The camp host seemed mildly amused by our unsuccessful quest to find Roaring Spring but confirmed that it was, indeed, worthy of discovery. As we had already concluded, we had passed the spring along the Metolius-Windigo Trail and would have to retrace our steps. In the end, we managed to log a couple of miles in a search that might have covered only a few hundred yards.

Like many of the Cascade springs in our area, Roaring Spring suddenly emerges - seemingly from nowhere. The nature of our Cascade volcanic landscape is such that the Cascade snowmelt is carried underground, sometimes for many miles through sub-surface aquifers.

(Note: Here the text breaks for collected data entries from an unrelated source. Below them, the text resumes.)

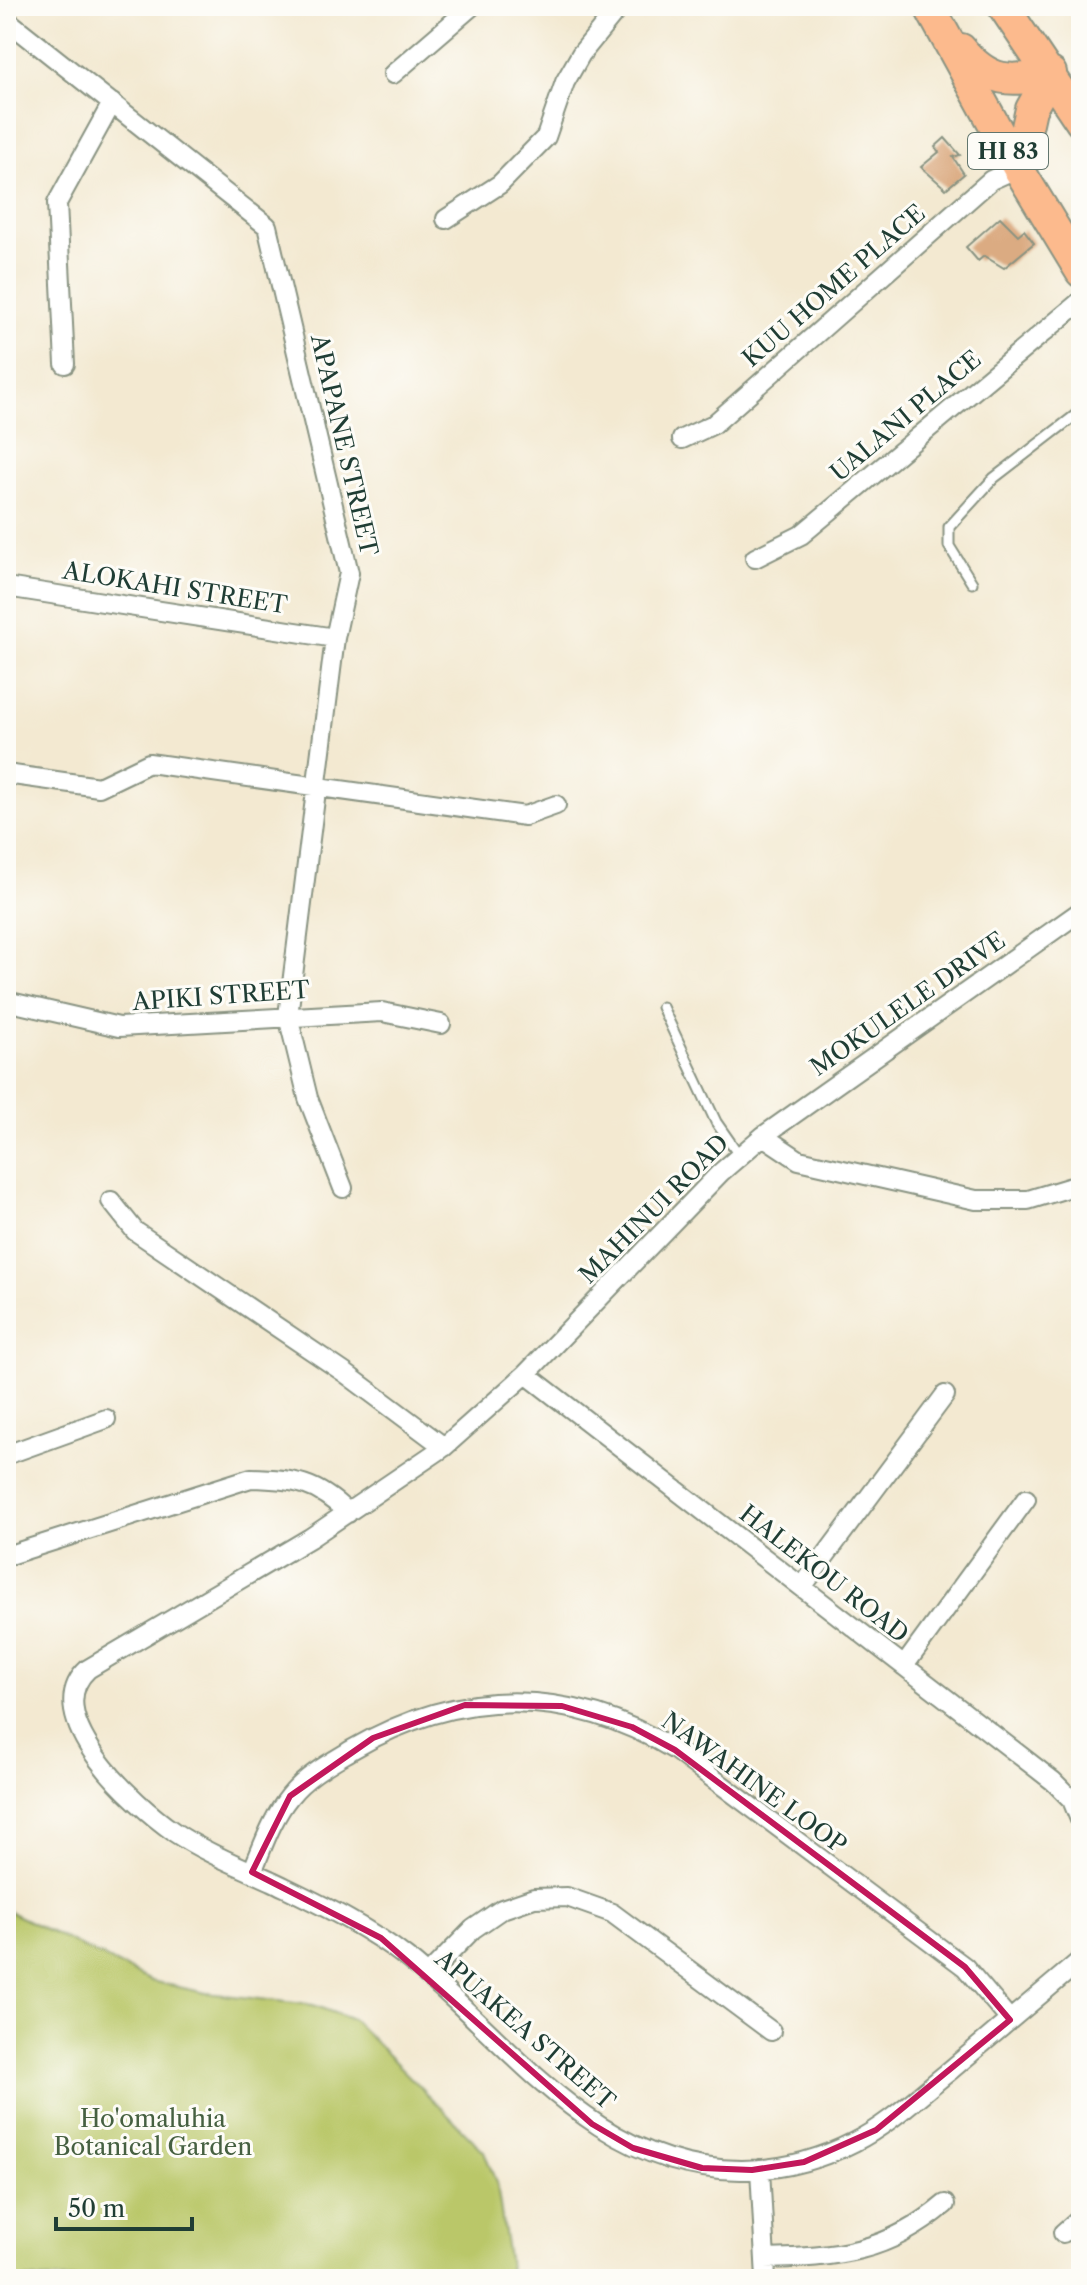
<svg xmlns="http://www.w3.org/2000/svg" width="1087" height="2285" font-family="'Libre Caslon Text',serif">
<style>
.green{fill:#bac769;stroke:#6c824e;stroke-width:2}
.building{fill:#dbab82}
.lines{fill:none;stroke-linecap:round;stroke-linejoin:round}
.service-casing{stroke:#899382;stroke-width:13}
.minor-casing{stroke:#899382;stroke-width:22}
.primary-casing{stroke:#899382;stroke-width:34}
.service{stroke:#fff;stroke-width:9}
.minor{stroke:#fff;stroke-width:18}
.primary{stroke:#fcba8d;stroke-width:30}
.marked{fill:none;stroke:#c2185b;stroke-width:6;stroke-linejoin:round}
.labels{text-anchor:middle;stroke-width:6;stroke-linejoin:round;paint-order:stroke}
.shield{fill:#fdfcf7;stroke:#62766e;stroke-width:2}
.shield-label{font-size:22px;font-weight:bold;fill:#1f3d34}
.street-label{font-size:24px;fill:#1f3d34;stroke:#fdfcf7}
.park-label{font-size:24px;fill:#466041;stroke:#fdfcf7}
</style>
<rect width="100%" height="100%" fill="#fdfcf7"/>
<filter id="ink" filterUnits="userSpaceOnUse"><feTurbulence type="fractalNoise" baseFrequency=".0125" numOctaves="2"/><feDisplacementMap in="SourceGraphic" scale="16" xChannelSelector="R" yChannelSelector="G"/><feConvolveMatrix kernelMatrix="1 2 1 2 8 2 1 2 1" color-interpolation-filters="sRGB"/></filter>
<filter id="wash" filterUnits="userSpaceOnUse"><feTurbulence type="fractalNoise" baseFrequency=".006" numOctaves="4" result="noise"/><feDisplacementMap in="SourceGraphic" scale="32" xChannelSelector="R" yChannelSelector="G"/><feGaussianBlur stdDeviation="1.8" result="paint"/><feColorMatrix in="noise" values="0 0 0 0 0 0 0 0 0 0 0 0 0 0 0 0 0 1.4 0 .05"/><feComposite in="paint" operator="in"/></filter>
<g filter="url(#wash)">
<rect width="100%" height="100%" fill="#f3e9d1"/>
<!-- green -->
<path class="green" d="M 6,1910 L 151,1981 L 206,1993 L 313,2005 L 353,2020 L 484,2151 L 497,2185 L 511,2279 L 6,2279 Z"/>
<g id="blocks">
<!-- building -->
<path class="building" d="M 945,138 L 960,155 L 953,157 L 964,174 L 946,189 L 921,167 L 939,152 L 935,147 Z
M 1000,217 L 1018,235 L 1024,230 L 1034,243 L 1004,268 L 984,256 L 978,261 L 966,247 Z"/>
</g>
</g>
<g filter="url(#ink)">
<use href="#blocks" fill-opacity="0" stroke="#899382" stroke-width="2"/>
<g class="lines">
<!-- service casing -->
<g class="service-casing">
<path id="service" d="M 972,583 L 949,546 L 949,527 L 994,478 L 1081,411
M 662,1007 L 716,1122 L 739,1155"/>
</g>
<!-- minor casing -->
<g class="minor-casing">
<path id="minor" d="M 6,23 L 13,25 L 267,226 L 349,573 L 335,638 L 288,1016 L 308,1098 L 343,1188
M 393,74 L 472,6
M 446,219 L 500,184 L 546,137 L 565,82 L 581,54 L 620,6
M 65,364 L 57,203 L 112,103
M 682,439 L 714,424 L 991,180 L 1018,168
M 755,558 L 801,535 L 1081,301
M 6,587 L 335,638
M 6,774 L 99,787 L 149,763 L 525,816 L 556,805
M 6,1001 L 119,1027 L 382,1012 L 441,1024
M 763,1136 L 1081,911
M 1081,1184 L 1028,1200 L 976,1200 L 799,1160 L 763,1136 L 720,1173 L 526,1374 L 444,1447 L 310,1538 L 88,1669 C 36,1716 135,1805 174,1832 C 204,1852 239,1866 272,1881 C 319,1904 365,1925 407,1958 C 511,2041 594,2171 742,2170 C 780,2170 819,2160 854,2142 C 888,2125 917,2097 947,2073 C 992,2035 1036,1998 1081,1960
M 111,1201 L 135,1231 L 345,1373 L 444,1447
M 526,1374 L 1053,1781 L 1072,1800 L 1081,1822
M 6,1455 L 106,1419
M 6,1556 L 251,1478 C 295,1479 316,1482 348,1513
M 802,1587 L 945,1395
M 904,1666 L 1026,1499
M 252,1872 C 263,1846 272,1818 290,1796 C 307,1775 330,1763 353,1749 C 459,1687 569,1686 675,1750 L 965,1967 L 1010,2020
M 427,1976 L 473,1929 L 502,1909 L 534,1898 L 567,1897 L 612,1913 L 771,2031
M 760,2169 L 766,2279
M 1063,2233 L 1081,2217
M 765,2259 C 838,2257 887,2253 945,2204"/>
</g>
<!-- primary casing -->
<g class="primary-casing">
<path id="primary" d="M 929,6 L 1018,168 L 1081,272
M 1003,6 L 1081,122
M 961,49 C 989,83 1010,83 1051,73
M 1018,168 L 1031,109 L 1051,73"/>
</g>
<!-- service -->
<use href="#service" class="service"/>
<!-- minor -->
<use href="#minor" class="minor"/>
<!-- primary -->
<use href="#primary" class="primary"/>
</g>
</g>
<!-- marked area -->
<path class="marked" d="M 465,1705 L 562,1706 L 632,1727 L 675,1750 L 965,1967 L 1010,2020 L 876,2130 L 804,2162 L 752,2170 L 702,2168 L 633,2148 L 592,2124 L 381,1938 L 252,1872 L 290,1796 L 373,1738 Z"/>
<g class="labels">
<!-- shield labels -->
<rect class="shield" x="968" y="133" width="80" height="36" rx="6"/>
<g class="shield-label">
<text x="1008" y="159">HI 83</text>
</g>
<!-- street labels -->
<g class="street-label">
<text transform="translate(834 286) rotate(-41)" y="8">KUU HOME PLACE</text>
<text transform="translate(906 416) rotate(-40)" y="8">UALANI PLACE</text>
<text transform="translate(344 445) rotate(77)" y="8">APAPANE STREET</text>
<text transform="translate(175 588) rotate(9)" y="8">ALOKAHI STREET</text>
<text transform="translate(221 996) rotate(-4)" y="8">APIKI STREET</text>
<text transform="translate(908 1004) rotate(-35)" y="8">MOKULELE DRIVE</text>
<text transform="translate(654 1209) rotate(-45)" y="8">MAHINUI ROAD</text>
<text transform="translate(824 1574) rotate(38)" y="8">HALEKOU ROAD</text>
<text transform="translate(754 1783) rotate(36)" y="8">NAWAHINE LOOP</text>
<text transform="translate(525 2030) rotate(41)" y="8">APUAKEA STREET</text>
</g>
<!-- park labels -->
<g class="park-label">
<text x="153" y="2127">Ho'omaluhia<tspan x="153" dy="28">Botanical Garden</tspan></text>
</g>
</g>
<!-- margin -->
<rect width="1087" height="2285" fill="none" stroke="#fdfcf7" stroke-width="32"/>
<!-- scale -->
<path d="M56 2217v12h136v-12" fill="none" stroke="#1f3d34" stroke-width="4"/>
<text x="68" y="2217" font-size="24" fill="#1f3d34" stroke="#fdfcf7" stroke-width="6" paint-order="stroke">50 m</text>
</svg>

Unlike the Head of the Metolius or the Head of Jack Creek, where a full-fledged stream bursts forth, Roaring Spring is much less ostentatious - and scarcely roars at all. It just sort of leaks from all over a hillside, coming together in a burbling little stream that instills some life into the otherwise dry stream bed of Roaring Creek.

Actually, there is so much green moss and other vegetation where the water surfaces, that the spring is easier to hear than it is to see. Maybe that's why it is thought to roar. In any event, braving a mosquito or two, we pulled out our lunch snacks and sat on a log where we could watch the picturesque little spring gurgle its way down the slope.

If you would like to be spared our wanderings and find your way straight to the spring, read on; otherwise, skip to the last paragraph. The secret to finding Roaring Spring is simple. If you don't hear Roaring Creek flowing, you are too far west on the trail. If you're traveling east and the stream is sounding fainter, you've gone too far east. Our initial intuition had proved correct; and, when we emerged from finally finding the spring, we were in exactly the same spot where we had first searched!

To discover Roaring Spring for yourself, travel west on Highway 20 from Sisters for nine miles and turn right (north) onto the Camp Sherman Road (Road 14). Follow the road about 4.5 miles into Camp Sherman to the stop sign and continue straight onto Road 1410 for another 3.5 miles and turn left on Road 12 to Road 1260. From there, it's about a mile to the 200 Road where you turn right and go another mile, where you will arrive at Sheep Springs. The Metolius-Windigo Trail parallels the 200 Road on the left (southwest) side. You can pick up the trail there or at the junction of Road 1230, which is less than a mile ahead. The last few miles of road are gravel.